#### THE DATA
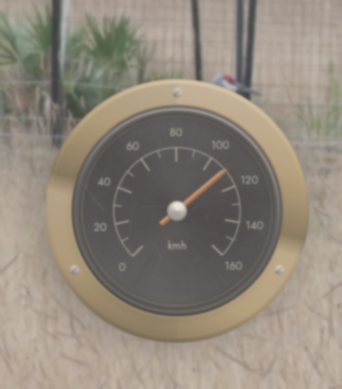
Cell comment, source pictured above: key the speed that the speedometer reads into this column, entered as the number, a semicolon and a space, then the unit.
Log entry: 110; km/h
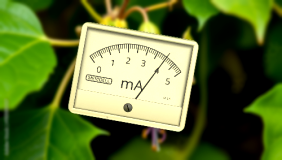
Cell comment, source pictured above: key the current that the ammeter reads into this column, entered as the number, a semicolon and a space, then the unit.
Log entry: 4; mA
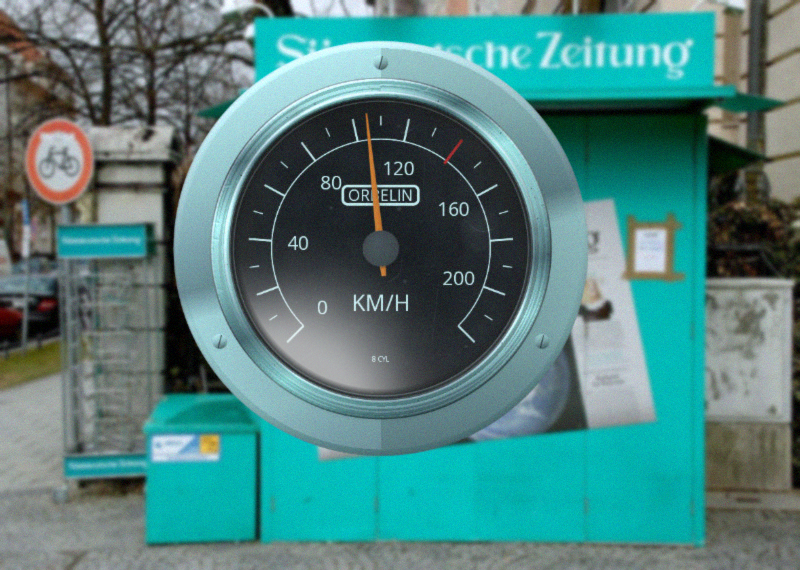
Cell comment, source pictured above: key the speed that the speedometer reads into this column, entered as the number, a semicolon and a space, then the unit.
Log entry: 105; km/h
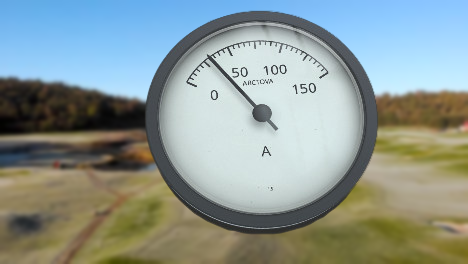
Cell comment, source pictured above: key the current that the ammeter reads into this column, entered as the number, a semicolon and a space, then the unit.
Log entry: 30; A
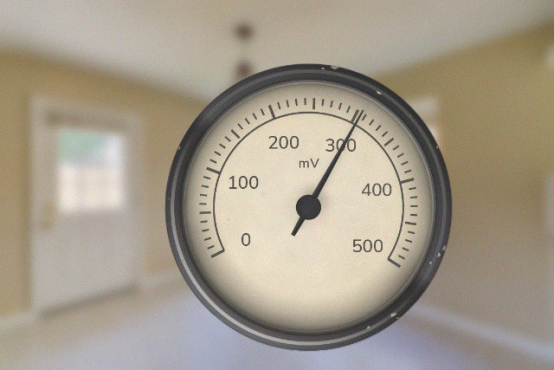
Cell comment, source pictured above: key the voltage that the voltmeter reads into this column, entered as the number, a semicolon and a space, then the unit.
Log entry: 305; mV
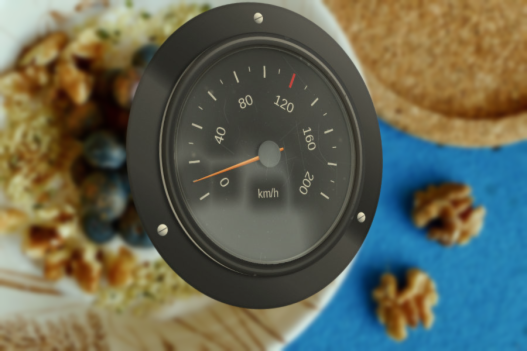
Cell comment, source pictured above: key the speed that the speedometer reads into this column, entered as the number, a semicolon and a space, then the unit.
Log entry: 10; km/h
########
» **PROBLEM**: Locate each line above that contains the word "entry" and copy those lines out. Case counts.

» **REPLY TO THE EXERCISE**:
Log entry: 110; km/h
Log entry: 4; mA
Log entry: 105; km/h
Log entry: 30; A
Log entry: 305; mV
Log entry: 10; km/h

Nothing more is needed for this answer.